AI

Learning to Target: What Works for Behavioral Targeting

Abstract

Understanding what interests and delights users is critical to effective behavioral targeting, especially in information-poor contexts. As users interact with content and advertising, their passive behavior can reveal their interests towards advertising. Two issues are critical for building effective targeting methods: what metric to optimize for and how to optimize. More specifically, we first attempt to understand what the learning objective should be for behavioral targeting so as to maximize advertiser’s performance.

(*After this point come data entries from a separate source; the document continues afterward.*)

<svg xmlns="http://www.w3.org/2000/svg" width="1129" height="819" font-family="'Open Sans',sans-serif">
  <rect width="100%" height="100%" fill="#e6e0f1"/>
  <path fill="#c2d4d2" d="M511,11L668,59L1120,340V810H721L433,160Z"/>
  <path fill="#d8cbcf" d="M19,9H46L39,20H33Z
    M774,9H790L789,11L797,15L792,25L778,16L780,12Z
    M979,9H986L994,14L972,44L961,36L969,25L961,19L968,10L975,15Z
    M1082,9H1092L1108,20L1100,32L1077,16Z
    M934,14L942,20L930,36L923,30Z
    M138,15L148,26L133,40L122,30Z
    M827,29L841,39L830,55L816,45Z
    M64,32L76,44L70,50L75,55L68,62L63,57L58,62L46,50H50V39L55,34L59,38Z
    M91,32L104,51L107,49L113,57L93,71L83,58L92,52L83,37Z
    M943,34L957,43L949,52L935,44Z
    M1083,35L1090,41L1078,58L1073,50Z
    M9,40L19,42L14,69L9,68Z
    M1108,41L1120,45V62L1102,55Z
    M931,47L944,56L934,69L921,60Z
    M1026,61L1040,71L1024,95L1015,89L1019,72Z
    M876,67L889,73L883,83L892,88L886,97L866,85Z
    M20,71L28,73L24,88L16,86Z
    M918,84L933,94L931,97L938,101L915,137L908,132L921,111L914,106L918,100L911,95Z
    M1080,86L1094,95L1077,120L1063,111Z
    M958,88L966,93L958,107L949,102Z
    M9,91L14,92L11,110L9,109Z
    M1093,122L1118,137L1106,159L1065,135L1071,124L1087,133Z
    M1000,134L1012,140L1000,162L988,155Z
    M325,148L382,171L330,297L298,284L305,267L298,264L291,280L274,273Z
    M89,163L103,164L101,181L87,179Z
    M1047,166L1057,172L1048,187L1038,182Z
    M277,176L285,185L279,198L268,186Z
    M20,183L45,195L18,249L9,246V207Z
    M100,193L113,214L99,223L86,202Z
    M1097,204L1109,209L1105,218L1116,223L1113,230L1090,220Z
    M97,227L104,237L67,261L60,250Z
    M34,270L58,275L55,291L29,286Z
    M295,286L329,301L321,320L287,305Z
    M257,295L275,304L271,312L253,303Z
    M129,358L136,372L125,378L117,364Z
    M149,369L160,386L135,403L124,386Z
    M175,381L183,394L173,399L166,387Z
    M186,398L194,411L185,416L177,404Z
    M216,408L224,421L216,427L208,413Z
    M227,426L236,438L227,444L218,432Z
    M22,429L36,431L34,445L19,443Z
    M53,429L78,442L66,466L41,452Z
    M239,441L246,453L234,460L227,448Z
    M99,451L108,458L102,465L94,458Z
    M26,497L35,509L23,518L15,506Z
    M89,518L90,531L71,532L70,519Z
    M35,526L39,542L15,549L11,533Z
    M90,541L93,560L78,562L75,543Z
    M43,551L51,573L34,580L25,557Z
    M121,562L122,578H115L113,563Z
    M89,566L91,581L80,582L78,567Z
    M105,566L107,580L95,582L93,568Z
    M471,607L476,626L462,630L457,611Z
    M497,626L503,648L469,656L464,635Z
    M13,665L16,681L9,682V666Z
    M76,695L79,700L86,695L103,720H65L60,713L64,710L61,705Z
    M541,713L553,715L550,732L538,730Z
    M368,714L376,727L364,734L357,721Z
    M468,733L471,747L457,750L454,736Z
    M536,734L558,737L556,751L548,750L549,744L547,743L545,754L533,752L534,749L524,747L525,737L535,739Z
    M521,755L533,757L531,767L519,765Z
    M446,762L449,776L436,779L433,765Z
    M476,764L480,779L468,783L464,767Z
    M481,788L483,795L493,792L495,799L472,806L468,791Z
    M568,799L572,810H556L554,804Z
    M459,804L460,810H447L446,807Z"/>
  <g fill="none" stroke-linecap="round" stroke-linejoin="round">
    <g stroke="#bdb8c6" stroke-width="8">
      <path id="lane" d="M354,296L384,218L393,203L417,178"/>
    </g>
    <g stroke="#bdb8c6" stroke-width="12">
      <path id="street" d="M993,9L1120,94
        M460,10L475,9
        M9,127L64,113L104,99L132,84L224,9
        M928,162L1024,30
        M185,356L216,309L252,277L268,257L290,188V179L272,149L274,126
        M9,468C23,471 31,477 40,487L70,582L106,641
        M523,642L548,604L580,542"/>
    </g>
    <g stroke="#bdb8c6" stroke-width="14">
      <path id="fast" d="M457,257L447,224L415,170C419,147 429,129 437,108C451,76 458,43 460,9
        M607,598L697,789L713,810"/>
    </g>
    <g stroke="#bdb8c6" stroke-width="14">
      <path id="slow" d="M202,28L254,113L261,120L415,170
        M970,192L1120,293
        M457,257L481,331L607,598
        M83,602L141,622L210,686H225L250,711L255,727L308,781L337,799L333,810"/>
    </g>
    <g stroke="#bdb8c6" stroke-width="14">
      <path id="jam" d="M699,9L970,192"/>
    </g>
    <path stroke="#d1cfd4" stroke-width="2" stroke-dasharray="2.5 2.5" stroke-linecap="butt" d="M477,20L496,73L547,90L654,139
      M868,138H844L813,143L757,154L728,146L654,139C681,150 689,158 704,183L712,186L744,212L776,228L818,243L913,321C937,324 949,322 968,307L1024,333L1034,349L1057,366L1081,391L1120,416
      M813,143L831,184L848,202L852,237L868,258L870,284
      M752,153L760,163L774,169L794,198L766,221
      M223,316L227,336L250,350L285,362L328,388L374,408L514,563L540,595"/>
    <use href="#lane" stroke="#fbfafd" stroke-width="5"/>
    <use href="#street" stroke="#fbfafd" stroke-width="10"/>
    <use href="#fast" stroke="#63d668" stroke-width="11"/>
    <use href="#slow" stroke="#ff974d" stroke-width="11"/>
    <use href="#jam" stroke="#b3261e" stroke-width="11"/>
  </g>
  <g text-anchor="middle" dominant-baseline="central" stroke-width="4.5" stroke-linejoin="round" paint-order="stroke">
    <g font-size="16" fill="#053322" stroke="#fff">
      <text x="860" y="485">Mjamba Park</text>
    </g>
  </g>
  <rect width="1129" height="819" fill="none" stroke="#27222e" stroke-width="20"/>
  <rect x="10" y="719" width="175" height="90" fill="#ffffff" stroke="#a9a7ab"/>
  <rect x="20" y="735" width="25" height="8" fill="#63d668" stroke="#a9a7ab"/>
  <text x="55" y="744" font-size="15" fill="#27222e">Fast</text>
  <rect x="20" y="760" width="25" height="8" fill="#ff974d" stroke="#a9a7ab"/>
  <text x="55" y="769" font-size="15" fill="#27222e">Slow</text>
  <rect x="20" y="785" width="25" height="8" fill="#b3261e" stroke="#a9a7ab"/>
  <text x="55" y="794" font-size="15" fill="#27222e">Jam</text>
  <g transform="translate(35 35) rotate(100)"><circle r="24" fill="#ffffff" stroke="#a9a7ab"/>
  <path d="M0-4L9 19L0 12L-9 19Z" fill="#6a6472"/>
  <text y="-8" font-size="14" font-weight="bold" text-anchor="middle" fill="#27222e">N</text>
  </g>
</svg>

While most popular advertising methods optimize for user clicks, as we will show, maximizing clicks does not necessarily imply maximizing purchase activities or transactions, called conversions, which directly translate to advertiser’s revenue. In this work we focus on conversions which makes a more relevant metric but also the more challenging one. Second is the issue of how to represent and combine the plethora of user activities such as search queries, page views, ad clicks to perform the targeting. We investigate several sources of user activities as well as methods for inferring conversion likelihood given the activities. We also explore the role played by the temporal aspect of user activities for targeting, e.g., how recent activities compare to the old ones. Based on a rigorous offline empirical evaluation over 200 individual advertising campaigns, we arrive at what we believe are best practices for behavioral targeting. We deploy our approach over live user traffic to demonstrate its superiority over existing state-of-the-art targeting methods.